Since May, U.S. AI-related stocks have continued to surge, with capital increasingly flowing toward the key “bottleneck” segments of the AI supply chain. According to the latest market data, as of publication, Advanced Micro Devices surged 11.44% to US$455.19, while NVIDIA rose 1.75% to US$215.20. In optical communications, Lumentum Holdings gained 1.26%, while the memory segment showed even stronger momentum: DRAM-related ETFs jumped 13.43% in a single session, and Micron Technology soared 15.49%, with trading volume approaching US$47 billion. Core AI infrastructure assets across the supply chain moved sharply higher.

(Image Source: uSMART HK app)
Over the past two years, the AI rally has largely been driven by GPUs, with companies such as NVIDIA becoming the centerpiece of the computing boom. However, as Agentic AI rapidly evolves, the market is reassessing the strategic importance of CPUs.
Unlike traditional chatbot models, AI agents are designed to execute long-duration, multi-step tasks involving tool usage, data processing, and continuous reasoning. These workloads rely far more heavily on CPU orchestration and scheduling capabilities. Analysts at KeyBanc Capital Markets noted that the rise of agentic AI is materially increasing demand for server CPUs, bringing them back from a “supporting role” to the center of computing infrastructure.
This shift directly benefits companies such as Advanced Micro Devices and Intel. Meanwhile, NVIDIA is also expanding its CPU product lineup in an effort to build a more comprehensive data center ecosystem.
The market increasingly believes that AI infrastructure is transitioning from a “GPU-centric architecture” toward a new era defined by coordinated CPU, GPU, and networking systems.
If CPUs serve as the scheduling hub, then High Bandwidth Memory (HBM) is rapidly becoming the scarcest resource in the AI supply chain.
The current HBM market is dominated by Samsung Electronics, SK hynix, and Micron Technology. As demand for AI model training and inference continues to surge, memory demand is growing far faster than manufacturing capacity.
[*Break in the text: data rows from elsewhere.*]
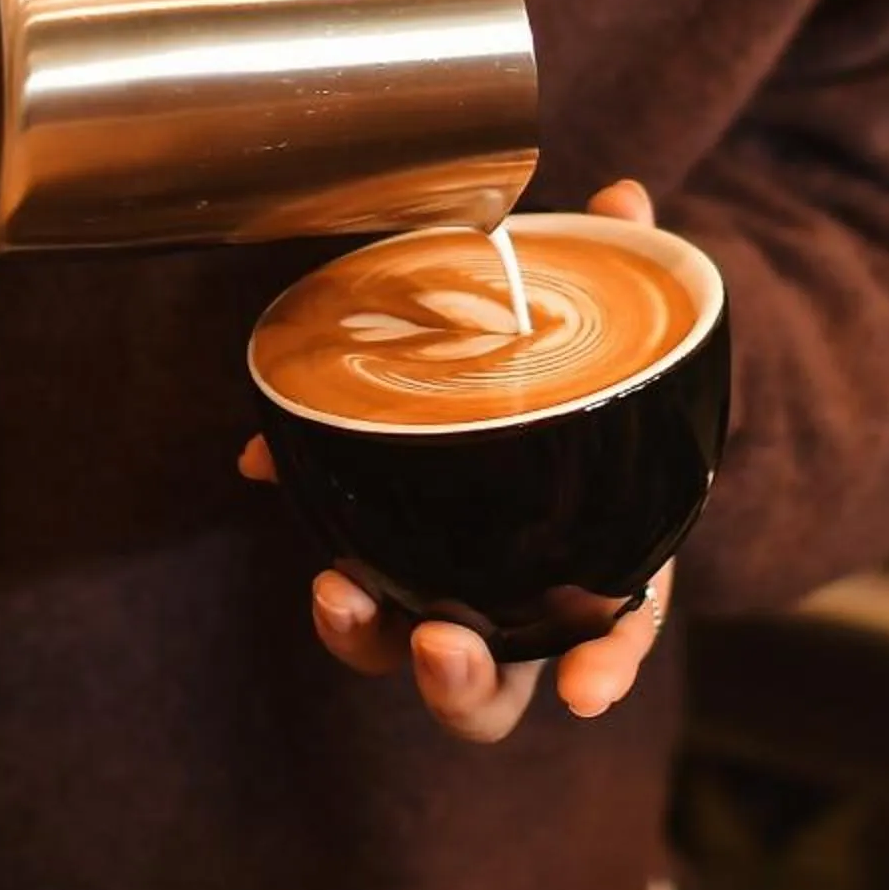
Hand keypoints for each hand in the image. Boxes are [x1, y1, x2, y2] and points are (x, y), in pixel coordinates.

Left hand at [240, 179, 670, 741]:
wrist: (542, 378)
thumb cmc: (588, 378)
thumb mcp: (604, 325)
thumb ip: (611, 264)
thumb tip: (625, 197)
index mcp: (603, 559)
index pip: (617, 635)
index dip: (607, 667)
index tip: (588, 692)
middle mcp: (525, 600)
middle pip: (498, 688)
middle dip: (465, 682)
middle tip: (440, 641)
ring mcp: (452, 592)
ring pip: (406, 657)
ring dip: (369, 641)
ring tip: (337, 593)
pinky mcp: (385, 546)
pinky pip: (355, 571)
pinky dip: (315, 530)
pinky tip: (264, 472)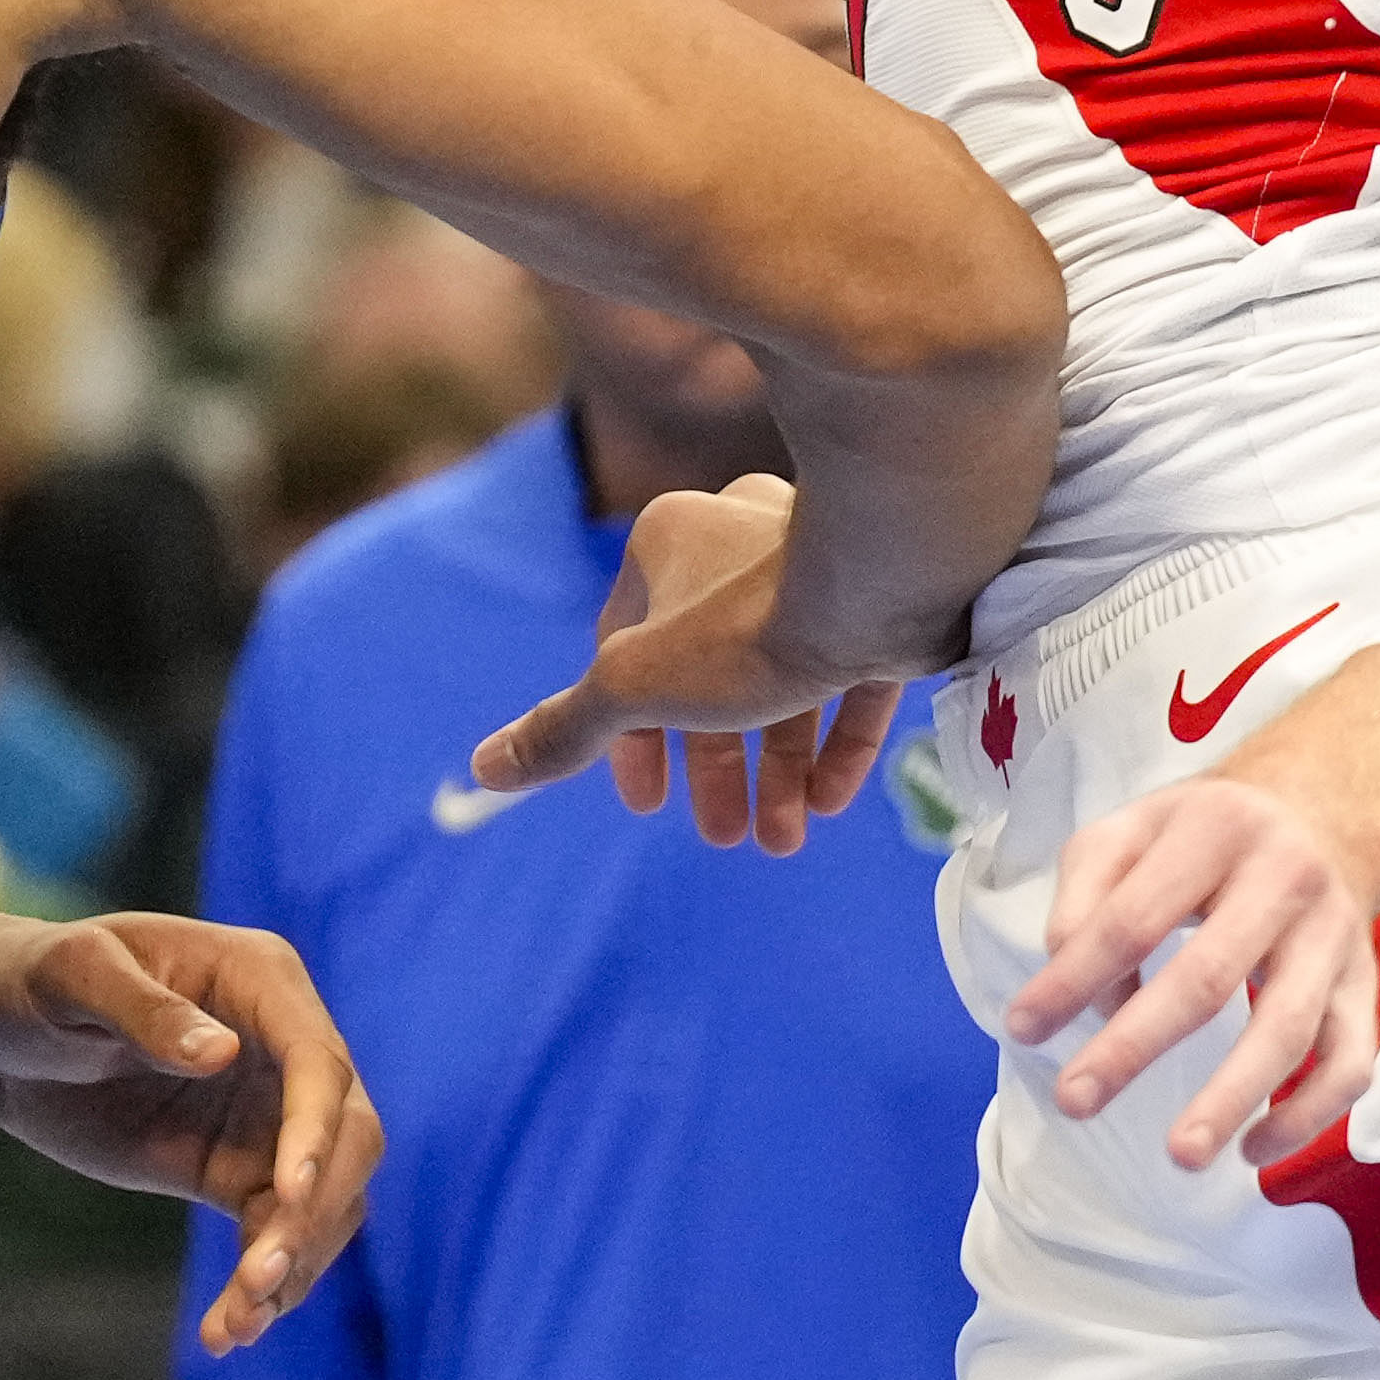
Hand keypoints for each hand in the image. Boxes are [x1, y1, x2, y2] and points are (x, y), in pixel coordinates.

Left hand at [0, 908, 381, 1352]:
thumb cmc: (36, 980)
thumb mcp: (75, 977)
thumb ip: (144, 1010)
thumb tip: (221, 1053)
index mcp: (260, 981)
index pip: (318, 1062)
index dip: (315, 1130)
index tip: (286, 1196)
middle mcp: (282, 1046)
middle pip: (347, 1135)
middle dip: (313, 1212)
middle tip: (257, 1279)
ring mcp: (267, 1113)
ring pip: (325, 1195)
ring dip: (296, 1262)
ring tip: (236, 1327)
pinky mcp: (235, 1168)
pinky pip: (274, 1228)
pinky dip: (266, 1282)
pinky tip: (228, 1331)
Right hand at [463, 476, 912, 850]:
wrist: (895, 572)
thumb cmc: (750, 621)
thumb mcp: (637, 689)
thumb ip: (565, 731)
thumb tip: (484, 770)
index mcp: (670, 542)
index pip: (628, 651)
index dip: (632, 739)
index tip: (649, 806)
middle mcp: (741, 541)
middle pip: (711, 673)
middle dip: (716, 768)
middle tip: (725, 836)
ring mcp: (820, 564)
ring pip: (786, 680)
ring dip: (779, 769)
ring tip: (784, 839)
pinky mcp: (884, 595)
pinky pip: (853, 675)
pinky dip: (837, 740)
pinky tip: (829, 801)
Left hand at [1004, 771, 1379, 1173]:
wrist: (1326, 811)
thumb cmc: (1207, 834)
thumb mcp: (1134, 826)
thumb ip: (1087, 892)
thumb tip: (1081, 989)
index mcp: (1217, 829)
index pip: (1134, 917)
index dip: (1073, 978)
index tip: (1022, 1029)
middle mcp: (1286, 878)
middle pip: (1208, 975)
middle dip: (1135, 1046)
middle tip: (1075, 1102)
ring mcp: (1334, 936)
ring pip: (1289, 1027)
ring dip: (1233, 1097)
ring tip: (1180, 1156)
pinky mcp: (1366, 985)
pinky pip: (1351, 1061)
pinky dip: (1309, 1115)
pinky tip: (1253, 1151)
Market data indicates that HBM capacity has already been booked well in advance, with some suppliers nearly sold out through 2026. At the same time, conventional DRAM markets are experiencing structural tightness as production capacity shifts toward HBM.
Demand for high-bandwidth memory from AI data centers is reshaping the entire memory supply chain, driving simultaneous upward revisions in both earnings expectations and valuations for related companies. Broader effects are also beginning to emerge, including rising storage costs filtering into consumer electronics pricing.
As AI clusters continue to scale up, pressure on data center interconnects has risen dramatically, pushing traditional electrical signal transmission closer to its physical limits.
Against this backdrop, optical communications have emerged as the third critical bottleneck in AI infrastructure. NVIDIA recently partnered with Corning to advance AI fiber-optic infrastructure. The company has also invested in optical networking firms including Coherent and Lumentum Holdings to accelerate the expansion of high-speed interconnect technologies.
Industry trends suggest that AI data centers are transitioning from electrical interconnects toward optical interconnect architectures. Technologies such as silicon photonics and Co-Packaged Optics (CPO) are moving rapidly toward commercialization.
Analysts believe that future AI computing bottlenecks will increasingly center on “how data moves at high speed,” rather than simply “how much compute power is available.”
Wall Street remains broadly optimistic about the AI rally. Many institutions believe that AI investment has expanded beyond semiconductors into the broader infrastructure ecosystem, including computing chips, memory, optical communications, power infrastructure, and data center construction.
Some firms have even raised their targets for the S&P 500, citing stronger-than-expected corporate earnings growth and continued expansion in AI-related capital expenditures.
However, risk signals are also building. Investors including Michael Burry have warned that positioning in AI-related trades is approaching historically extreme levels, drawing comparisons to the dot-com bubble of 2000.
Some strategists also caution that as corporate capital expenditures continue to rise, cash flow pressure could gradually intensify, potentially leading the AI investment cycle into a more selective phase.
Nevertheless, based on the current supply-demand structure, the three major bottlenecks — CPUs, HBM, and optical communications — remain in a state of structural shortage with little sign of near-term relief. As a result, capital inflows into these AI “chokepoint” segments may continue to dominate the next phase of market leadership.